During the last two years the Americans ran Clark, they constructed about 1,000 new military family homes in the lower part of the base and near the parade field. Filipino families who work on the base now occupy all these new homes, and they are well-maintained. The Mactan housing on the western hillside of Clark did not fare so well after US security forces left. Looters ransacked most of the units, stripping them of plumbing, doors, fixtures, and windows.

Outside the gates, Angeles City bustles with business and activity, and only an astute observer might realize that the city had been subjected to the world’s second largest volcanic eruption of the 20th century. The areas near the base have changed noticeably. Most of the small, family-owned shops that catered to American appetites for handmade cotton goods and furniture are gone. In their place are many small businesses and stores that cater to Filipino customers. The Nepo Market, a large bazaar familiar to American shoppers, continues to thrive, its many stalls teeming with buyers.

Nearly 2,000 US military retirees live near Clark. A well-organized Retiree Activities Office welcomes American newcomers and helps them settle in. A computer system tied to key locations in the United States allows the RAO, staffed totally by volunteers, to solve most pay and personnel problems. A local hospital, newly refurbished with modern equipment after the eruptions, accepts Tricare payment.

The retirees constitute a tight-knit community and are delighted that US military forces are once again operating on a small scale out of Clark. Recently, the governments of the United States and the Philippines signed a visiting forces agreement, similar to a status-of-forces agreement, that established the jurisdictional status of DoD personnel who are in the Philippines temporarily for exercises and other activities.

So, US aircraft are again flying through Clark. Some retirees have taken Space-Available hops out of Clark. The industrious RAO has set up a Space-A office in the Clark terminal.

Flags Still Flying

Although the Ash Warriors lowered the Stars and Stripes at the parade field when they left Clark in 1991, an American flag still flies at Clark—at the veterans’ cemetery, near the main gate. Four years ago, resident retirees, dismayed at the shabby condition of the cemetery after the eruptions and PAF neglect, collected enough money to restore the cemetery that holds the remains of several thousand US and Filipino veterans. The local Veterans of Foreign Wars post in Angeles City spearheaded the effort, and it raises $8,000 annually to maintain the cemetery, keep US and Philippine flags flying over it, and put flags on each grave site every Veterans Day and Memorial Day.

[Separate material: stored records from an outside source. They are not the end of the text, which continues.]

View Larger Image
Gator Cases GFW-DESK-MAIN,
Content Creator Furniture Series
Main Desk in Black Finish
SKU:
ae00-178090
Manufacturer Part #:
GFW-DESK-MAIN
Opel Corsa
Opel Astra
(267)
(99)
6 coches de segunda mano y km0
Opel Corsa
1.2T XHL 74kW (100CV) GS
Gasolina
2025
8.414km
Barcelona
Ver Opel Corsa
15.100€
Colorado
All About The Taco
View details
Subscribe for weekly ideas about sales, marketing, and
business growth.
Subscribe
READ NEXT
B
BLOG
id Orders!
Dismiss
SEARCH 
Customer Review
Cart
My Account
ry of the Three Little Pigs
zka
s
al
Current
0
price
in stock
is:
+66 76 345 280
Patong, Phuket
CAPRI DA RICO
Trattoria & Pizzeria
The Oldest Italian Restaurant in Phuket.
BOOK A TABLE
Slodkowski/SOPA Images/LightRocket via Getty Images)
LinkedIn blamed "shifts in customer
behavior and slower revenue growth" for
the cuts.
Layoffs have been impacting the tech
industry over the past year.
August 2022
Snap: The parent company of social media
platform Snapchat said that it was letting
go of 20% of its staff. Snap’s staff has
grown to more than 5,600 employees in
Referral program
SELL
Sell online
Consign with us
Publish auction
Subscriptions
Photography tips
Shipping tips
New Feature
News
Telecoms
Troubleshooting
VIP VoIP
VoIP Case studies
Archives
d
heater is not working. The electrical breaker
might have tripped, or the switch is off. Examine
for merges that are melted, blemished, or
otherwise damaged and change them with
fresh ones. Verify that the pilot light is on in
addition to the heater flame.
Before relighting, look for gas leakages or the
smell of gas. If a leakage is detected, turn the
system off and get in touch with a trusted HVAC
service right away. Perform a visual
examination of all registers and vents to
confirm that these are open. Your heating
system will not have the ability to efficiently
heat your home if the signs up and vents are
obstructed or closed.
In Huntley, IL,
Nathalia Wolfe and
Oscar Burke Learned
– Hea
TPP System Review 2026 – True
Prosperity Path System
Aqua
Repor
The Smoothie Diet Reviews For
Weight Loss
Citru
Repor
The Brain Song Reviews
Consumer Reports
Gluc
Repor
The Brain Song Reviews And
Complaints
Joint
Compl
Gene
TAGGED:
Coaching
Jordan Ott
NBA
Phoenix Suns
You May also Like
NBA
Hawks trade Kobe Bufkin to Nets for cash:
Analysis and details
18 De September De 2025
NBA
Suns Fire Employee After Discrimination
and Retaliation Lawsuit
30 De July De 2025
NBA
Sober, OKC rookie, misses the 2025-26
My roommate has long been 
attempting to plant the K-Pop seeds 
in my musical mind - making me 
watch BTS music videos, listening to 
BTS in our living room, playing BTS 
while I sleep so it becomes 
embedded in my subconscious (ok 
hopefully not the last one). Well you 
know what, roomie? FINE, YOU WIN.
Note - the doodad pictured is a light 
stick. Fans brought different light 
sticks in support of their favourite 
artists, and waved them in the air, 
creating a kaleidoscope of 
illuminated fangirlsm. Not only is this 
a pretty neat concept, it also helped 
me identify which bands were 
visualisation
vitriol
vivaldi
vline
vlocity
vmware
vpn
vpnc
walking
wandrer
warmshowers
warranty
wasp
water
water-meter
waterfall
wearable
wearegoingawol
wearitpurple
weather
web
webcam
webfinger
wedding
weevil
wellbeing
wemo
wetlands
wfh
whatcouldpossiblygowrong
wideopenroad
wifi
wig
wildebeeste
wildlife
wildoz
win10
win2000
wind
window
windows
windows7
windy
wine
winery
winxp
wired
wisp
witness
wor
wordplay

Mount Pinatubo no longer erupts, and the crater, which is over a mile wide and several hundred feet deep, holds a peaceful lake. Hikers trek up O’Donnell Valley to camp near the shoreline and explore the crater walls. The devil that once ravaged Clark and the Philippine countryside is quiet now—maybe for another 500 years.

C.R. Anderegg is a freelance writer and lecturer. He is the author of Ash Warriors, the story of the evacuation and closure of Clark AB, soon to be published by the Pacific Air Forces History Office. This is his first article for Air Force Magazine.